Sacred history includes all of God’s work in the world concerning the coming of Christ, his work of redemption on the cross, his resurrection and his imminent return. The events of sacred history are the only historical happenings which bear ultimate meaning, and the reason for this is that these events are the only ones which come to us with authoritative interpretation of their significance through God’s self-revelation in Scripture. We can know why they happen and what purpose God is working toward in them because God has told us so.
Secular history includes everything else, all occurrences of ordinary human life. Secular history only has significance in reference to sacred history, and this characteristic impels us to ask, “What time is it, in relation to sacred history?” We now live in the in-between time after Christ’s resurrection and ascension, and before his second coming. Because there are no defining markers of sacred history to give meaning to the present age, and because it is one which Scripture makes clear the city of God and the earthly city will exist co-mixed until Christ’s return, ours is an age marked by radical ambiguity. We cannot point to specific events or to political arrangements and pronounce an authoritative explanation of their meaning and purposefulness in God’s plan.

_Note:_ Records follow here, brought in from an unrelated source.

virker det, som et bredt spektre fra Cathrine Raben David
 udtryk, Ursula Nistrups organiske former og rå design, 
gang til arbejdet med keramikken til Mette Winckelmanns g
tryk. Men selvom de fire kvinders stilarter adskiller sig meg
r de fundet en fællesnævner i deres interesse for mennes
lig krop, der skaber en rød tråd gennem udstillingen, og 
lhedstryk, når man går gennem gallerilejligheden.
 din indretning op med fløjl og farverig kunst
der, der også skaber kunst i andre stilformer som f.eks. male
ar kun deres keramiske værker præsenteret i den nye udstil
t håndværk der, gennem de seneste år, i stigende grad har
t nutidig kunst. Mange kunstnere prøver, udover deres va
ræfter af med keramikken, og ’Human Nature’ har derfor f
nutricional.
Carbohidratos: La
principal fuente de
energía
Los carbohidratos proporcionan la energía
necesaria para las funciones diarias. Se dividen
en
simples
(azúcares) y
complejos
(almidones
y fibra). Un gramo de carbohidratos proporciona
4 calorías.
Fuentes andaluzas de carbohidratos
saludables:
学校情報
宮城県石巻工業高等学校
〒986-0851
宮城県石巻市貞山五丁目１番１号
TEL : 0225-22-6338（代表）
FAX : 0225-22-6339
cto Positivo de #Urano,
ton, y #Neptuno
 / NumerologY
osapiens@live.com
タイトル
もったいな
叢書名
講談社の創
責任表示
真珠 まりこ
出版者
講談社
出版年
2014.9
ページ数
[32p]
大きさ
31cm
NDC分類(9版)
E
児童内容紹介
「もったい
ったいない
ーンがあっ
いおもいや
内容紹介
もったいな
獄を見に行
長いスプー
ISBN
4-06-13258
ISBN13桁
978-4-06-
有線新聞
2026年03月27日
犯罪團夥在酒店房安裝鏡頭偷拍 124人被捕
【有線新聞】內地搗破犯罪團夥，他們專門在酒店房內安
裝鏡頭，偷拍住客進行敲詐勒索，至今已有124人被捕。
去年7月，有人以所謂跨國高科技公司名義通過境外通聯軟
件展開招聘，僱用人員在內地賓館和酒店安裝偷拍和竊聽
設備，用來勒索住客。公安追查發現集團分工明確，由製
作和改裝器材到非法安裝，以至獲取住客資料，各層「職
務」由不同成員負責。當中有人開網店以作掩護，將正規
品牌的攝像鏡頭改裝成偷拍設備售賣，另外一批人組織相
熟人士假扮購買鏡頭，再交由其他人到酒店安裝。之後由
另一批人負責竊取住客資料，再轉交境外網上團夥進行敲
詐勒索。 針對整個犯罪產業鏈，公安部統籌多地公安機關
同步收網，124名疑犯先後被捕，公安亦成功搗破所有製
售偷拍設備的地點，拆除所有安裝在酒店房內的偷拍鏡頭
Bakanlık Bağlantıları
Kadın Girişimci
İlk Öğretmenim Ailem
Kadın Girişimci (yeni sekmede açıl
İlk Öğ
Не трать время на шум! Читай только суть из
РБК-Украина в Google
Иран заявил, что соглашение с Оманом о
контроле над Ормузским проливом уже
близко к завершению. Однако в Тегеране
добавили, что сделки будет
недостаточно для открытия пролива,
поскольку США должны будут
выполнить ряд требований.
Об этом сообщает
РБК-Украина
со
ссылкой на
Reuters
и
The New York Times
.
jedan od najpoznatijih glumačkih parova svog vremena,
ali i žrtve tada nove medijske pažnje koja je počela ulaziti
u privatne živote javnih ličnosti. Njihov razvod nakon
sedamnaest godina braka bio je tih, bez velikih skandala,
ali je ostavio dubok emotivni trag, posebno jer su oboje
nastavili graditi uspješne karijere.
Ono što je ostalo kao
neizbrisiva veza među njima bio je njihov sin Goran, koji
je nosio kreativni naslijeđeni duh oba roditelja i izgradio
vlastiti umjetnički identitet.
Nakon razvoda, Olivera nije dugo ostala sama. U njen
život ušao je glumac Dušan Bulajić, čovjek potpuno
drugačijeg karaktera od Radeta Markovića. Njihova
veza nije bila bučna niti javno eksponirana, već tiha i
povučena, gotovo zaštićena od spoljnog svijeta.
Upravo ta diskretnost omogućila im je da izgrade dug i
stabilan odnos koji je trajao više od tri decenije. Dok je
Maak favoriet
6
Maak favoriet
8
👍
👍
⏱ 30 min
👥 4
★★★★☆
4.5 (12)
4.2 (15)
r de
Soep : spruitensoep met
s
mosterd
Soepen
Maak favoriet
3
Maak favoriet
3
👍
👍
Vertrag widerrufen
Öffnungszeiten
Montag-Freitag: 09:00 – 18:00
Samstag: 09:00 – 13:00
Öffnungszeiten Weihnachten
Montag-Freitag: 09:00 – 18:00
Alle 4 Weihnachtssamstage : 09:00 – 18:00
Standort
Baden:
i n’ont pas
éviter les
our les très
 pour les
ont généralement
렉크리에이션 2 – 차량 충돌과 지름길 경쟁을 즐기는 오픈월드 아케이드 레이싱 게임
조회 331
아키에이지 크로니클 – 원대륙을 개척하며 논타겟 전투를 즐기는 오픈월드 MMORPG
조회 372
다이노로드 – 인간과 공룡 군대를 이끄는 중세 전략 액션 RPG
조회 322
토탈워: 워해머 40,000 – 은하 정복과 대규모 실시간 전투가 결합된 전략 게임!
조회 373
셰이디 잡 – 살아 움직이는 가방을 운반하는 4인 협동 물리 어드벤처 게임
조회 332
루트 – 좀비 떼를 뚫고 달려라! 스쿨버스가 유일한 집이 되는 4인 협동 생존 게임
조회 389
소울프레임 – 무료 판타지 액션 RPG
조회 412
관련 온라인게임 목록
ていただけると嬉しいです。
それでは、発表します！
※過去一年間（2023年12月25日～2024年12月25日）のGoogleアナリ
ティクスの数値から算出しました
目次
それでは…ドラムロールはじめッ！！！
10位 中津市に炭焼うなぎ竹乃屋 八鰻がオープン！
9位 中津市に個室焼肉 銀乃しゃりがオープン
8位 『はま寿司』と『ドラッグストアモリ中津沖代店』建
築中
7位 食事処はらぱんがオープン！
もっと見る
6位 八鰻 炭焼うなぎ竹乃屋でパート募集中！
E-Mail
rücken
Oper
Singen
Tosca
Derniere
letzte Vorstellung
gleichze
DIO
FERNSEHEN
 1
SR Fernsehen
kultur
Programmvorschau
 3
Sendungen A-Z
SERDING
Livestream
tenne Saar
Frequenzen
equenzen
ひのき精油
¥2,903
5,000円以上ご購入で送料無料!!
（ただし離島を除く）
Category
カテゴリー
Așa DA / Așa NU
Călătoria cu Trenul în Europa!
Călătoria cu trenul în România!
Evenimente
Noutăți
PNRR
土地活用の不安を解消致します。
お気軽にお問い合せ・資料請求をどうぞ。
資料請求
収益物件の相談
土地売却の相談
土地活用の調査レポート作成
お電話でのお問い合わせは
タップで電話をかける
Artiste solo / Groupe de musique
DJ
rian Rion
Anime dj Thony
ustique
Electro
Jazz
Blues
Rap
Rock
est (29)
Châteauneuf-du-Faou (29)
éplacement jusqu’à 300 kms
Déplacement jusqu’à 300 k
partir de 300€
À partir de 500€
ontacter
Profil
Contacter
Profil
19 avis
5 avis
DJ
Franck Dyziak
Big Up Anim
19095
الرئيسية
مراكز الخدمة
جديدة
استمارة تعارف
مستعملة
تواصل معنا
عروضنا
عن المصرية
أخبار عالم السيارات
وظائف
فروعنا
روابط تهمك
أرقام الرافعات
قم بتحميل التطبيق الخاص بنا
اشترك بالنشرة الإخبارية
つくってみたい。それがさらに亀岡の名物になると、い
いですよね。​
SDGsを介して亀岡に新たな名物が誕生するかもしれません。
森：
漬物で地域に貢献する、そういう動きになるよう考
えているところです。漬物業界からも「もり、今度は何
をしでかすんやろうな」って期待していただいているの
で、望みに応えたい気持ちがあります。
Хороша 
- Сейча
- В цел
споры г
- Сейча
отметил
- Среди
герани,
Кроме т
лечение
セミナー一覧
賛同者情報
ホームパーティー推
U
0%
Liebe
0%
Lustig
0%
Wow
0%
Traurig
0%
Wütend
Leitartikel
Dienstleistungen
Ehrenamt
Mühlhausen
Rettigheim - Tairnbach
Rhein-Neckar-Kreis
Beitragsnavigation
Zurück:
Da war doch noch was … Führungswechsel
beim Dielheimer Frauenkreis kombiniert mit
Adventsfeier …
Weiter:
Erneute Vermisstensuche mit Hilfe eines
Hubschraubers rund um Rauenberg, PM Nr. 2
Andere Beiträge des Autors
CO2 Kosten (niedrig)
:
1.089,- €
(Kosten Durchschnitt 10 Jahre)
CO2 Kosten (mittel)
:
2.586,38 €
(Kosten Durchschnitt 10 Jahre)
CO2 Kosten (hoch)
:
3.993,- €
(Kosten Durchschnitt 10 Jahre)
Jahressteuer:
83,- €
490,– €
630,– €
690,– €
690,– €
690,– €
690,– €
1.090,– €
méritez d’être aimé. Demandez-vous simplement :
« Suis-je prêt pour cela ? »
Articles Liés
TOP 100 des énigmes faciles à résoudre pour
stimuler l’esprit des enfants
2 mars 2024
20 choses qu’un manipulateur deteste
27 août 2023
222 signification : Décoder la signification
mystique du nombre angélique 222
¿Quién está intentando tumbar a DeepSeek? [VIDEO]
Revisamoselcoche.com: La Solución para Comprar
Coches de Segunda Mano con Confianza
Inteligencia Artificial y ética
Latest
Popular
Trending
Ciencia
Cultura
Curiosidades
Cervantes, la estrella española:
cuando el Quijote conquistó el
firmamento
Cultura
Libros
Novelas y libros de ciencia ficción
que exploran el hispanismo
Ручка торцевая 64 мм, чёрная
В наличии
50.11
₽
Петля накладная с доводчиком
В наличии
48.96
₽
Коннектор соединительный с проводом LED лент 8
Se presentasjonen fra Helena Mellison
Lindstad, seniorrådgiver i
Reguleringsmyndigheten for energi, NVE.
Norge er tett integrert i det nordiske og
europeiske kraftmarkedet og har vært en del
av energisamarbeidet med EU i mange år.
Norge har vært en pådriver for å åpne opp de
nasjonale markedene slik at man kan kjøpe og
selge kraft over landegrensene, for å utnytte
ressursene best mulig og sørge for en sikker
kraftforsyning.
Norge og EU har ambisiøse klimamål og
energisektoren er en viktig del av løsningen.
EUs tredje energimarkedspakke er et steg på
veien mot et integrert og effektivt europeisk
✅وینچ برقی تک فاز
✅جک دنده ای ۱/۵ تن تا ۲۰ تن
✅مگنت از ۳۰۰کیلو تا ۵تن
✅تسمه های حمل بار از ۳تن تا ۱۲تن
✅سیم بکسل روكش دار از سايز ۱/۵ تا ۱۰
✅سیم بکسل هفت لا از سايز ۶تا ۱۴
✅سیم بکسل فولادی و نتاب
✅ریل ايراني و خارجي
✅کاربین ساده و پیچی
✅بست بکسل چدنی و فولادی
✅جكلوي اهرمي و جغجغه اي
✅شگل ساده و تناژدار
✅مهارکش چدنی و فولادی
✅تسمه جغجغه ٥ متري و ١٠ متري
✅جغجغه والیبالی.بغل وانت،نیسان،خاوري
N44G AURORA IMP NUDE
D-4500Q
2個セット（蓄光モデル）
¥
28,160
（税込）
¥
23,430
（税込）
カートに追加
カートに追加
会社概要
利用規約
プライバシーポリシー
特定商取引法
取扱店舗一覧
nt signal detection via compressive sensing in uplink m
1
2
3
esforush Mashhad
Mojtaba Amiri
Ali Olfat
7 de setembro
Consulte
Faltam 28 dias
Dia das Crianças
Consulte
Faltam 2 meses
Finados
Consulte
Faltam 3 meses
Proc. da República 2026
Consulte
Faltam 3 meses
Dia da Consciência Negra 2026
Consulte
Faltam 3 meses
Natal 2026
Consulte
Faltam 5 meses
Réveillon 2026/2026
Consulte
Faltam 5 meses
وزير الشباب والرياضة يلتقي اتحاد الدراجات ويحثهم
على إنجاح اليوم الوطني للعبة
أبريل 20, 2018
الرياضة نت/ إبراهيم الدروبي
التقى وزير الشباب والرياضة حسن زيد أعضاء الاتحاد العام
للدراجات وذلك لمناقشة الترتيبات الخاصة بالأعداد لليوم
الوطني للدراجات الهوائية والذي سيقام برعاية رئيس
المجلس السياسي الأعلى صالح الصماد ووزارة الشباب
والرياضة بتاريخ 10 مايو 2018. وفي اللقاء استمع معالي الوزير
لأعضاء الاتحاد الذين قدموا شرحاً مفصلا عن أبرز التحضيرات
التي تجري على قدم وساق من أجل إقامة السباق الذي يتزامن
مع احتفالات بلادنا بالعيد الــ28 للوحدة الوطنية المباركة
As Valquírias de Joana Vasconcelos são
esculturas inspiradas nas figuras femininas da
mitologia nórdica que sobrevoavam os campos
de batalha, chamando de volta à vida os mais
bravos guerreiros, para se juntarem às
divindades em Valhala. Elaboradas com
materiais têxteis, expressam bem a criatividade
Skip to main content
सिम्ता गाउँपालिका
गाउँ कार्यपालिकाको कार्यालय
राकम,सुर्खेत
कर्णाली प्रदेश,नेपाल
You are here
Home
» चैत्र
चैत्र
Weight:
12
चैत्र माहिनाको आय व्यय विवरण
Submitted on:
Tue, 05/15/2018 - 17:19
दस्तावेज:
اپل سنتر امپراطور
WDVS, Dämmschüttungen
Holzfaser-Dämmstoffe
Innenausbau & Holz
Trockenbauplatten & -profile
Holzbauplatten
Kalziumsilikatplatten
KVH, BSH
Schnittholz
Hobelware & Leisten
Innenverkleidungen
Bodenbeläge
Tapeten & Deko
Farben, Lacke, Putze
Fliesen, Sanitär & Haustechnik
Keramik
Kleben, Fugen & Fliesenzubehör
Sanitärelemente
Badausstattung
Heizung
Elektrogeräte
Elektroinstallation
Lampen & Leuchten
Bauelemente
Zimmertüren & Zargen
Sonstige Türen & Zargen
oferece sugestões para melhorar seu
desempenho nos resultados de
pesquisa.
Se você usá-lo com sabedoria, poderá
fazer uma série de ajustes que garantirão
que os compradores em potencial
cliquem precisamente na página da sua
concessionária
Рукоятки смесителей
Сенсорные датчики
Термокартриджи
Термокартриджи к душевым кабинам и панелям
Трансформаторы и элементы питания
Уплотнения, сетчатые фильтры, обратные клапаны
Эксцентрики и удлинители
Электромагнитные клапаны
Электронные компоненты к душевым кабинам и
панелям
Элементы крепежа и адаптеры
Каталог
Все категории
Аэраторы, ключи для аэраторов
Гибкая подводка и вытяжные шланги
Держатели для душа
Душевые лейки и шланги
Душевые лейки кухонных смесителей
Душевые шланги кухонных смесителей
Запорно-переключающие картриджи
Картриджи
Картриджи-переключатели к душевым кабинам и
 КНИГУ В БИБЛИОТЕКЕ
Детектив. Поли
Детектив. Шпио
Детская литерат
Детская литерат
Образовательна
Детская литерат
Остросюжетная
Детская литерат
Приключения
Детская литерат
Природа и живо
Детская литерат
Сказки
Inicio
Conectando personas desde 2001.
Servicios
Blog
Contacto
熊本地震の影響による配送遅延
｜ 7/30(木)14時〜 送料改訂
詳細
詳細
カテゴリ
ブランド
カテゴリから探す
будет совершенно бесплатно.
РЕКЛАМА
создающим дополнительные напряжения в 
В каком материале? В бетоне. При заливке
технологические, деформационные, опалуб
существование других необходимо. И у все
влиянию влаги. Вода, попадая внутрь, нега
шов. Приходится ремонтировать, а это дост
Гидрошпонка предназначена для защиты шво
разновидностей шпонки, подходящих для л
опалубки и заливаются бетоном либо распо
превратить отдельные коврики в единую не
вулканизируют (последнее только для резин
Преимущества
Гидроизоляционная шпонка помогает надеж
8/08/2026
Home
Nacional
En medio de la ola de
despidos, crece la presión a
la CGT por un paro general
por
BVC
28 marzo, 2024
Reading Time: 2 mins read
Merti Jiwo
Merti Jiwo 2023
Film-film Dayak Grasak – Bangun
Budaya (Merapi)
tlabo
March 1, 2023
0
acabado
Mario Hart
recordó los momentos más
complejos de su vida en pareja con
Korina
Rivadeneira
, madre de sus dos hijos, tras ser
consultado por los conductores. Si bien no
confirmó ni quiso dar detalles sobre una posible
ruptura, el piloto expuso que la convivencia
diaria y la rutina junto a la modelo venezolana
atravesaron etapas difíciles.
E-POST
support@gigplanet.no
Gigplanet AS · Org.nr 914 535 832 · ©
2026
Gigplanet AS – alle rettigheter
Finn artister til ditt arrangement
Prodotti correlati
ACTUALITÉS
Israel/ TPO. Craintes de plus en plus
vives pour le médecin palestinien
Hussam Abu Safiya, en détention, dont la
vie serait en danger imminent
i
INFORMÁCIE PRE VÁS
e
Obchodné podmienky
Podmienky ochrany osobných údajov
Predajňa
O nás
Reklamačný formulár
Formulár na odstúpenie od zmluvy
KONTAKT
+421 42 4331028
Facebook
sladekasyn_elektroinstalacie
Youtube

Church and state in the saeculum
How then is the church to understand its relation to political orders in the present saeculum, an ambiguous age between the Christ events? As Markus argues, for Augustine the church is not to see itself as synonymous with the state and its authority to wield coercive power, which for now rests in the domain of the earthly city, nor is the church to see itself as unrelated to it. Rather, the church is to see itself as uniquely concerned with the cultivation of the spiritual lives of the citizens of the city of God.
Likewise, the state ought not to see itself as serving at the behest of the church or inaugurating Christ’s earthly end-times kingdom in the same way as the church. Instead, the state’s purpose in God’s plan is to preserve social order for all, citizens of the heavenly and earthly city alike. Therefore, while its grounding is religious, as any sense of justice must appeal to God and the proper worship of him, its operation cannot be to further any one religion, and thus recreate the earthly city prematurely into the heavenly one by force.
Augustine’s career as a church leader may throw doubt on the degree to which he held to this understanding, such as when he drew on state power to put down disruptive elements of the Donatist church faction. Markus argues, however, that his actions operate with some form of internal coherence in which he saw Christian individuals, rather than the offices of the state they held, as leveraging their influence to direct actions which would be seen as a blurring between matters of church and state.
Regardless, the imperative in Augustine’s thought is clear: in this time between the times church and state should remain clearly apart in their authority and social responsibilities. However, because Christians are to fill the offices of the state in order to uphold justice and enact laws for the common good, religion and politics must always be intermixed and mutually influencing. The state’s job is to ensure there is freedom to do so, while the church’s job is to fill society with the type of Christians who give guidance on the proper use of such freedom.